We provide ample empirical evidence to suggest that connectionist language models are superior to standard n-gram techniques, except their high computational (training) complexity.

[Keywords: language modeling, recurrent neural networks, speech recognition, dynamic evaluation, Elman networks, backpropagation, hidden Markov models, overfitting]

…In our experiments, networks do not over-train substantially, even if very large hidden layers are used—regularization of networks to penalize large weights did not provide any substantial improvements…For comparison, it takes around 6 hours for our basic implementation to train RNN model based on Brown corpus (800K words, 100 hidden units and vocabulary threshold 5), while Bengio reports 113 days for basic implementation and 26 hours with importance sampling, when using similar data and size of neural network. We use only a BLAS library to speed up computation…As it is very time consuming to train RNN LM on large data, we have used only up to 6.4M words for training RNN models (300K sentences)—it takes several weeks to train the most complex models.

…All LMs in the preceding experiments were trained on only 6.4M words, which is much less than the amount of data used by others for this task. To provide a comparison with Xu8 and Filimonov,9 we have used 37M words based backoff model (the same data were used by Xu, Filimonov used 70M words). Results are reported in Table 3, and we can conclude that RNN based models can reduce WER by around 12% relatively, compared to backoff model trained on 5× more data.

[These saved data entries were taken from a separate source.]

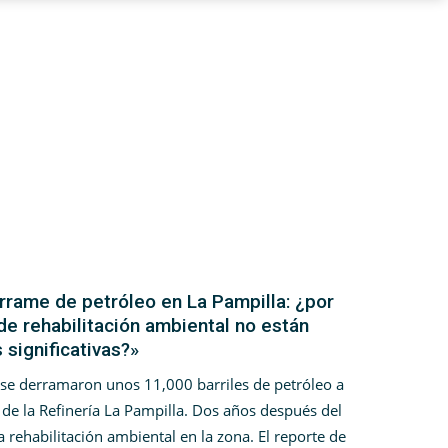
rrame de petróleo en La Pampilla: ¿por
de rehabilitación ambiental no están
significativas?»
 se derramaron unos 11,000 barriles de petróleo a
 de la Refinería La Pampilla. Dos años después del
la rehabilitación ambiental en la zona. El reporte de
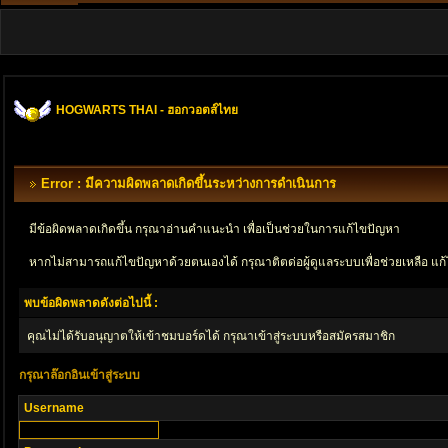
HOGWARTS THAI - ฮอกวอตส์ไทย
Error : มีความผิดพลาดเกิดขึ้นระหว่างการดำเนินการ
มีข้อผิดพลาดเกิดขึ้น กรุณาอ่านคำแนะนำ เพื่อเป็นช่วยในการแก้ไขปัญหา
หากไม่สามารถแก้ไขปัญหาด้วยตนเองได้ กรุณาติตด่อผู้ดูแลระบบเพื่อช่วยเหลือ แก้
พบข้อผิดพลาดดังต่อไปนี้ :
คุณไม่ได้รับอนุญาตให้เข้าชมบอร์ดได้ กรุณาเข้าสู่ระบบหรือสมัครสมาชิก
กรุณาล๊อกอินเข้าสู่ระบบ
Username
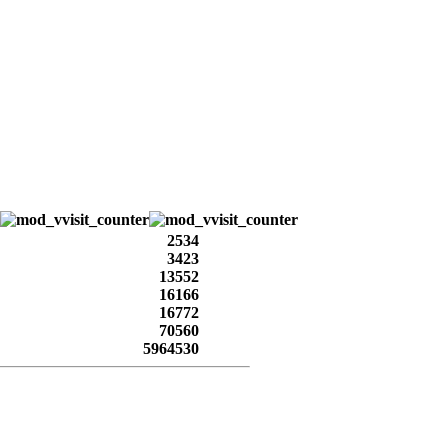
2534
3423
13552
16166
16772
70560
5964530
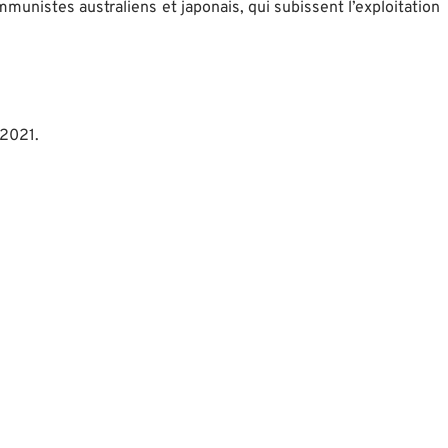
unistes australiens et japonais, qui subissent l’exploitation
 2021.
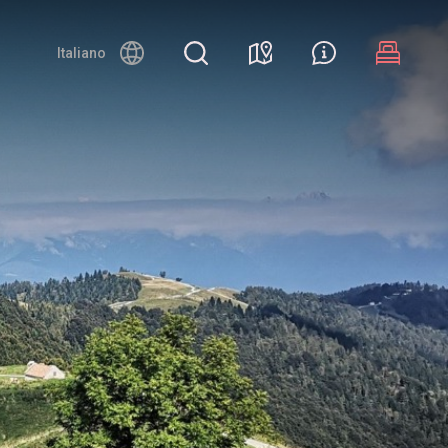
Night canyoning
Italiano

5. Conclusion & future work: Recurrent neural networks outperformed importantly state-of-the-art backoff models in all our experiments, most notably even in case when backoff models were trained on much more data than RNN LMs. In WSJ experiments, word error rate reduction is around 18% for models trained on the same amount of data, and 12% when backoff model is trained on 5× more data than RNN model. For NIST RT05, we can conclude that models trained on just 5.4M words of in-domain data can outperform big backoff models, which are trained on hundreds times more data. Obtained results are breaking myth that language modeling is just about counting n-grams, and that the only reasonable way how to improve results is by acquiring new training data.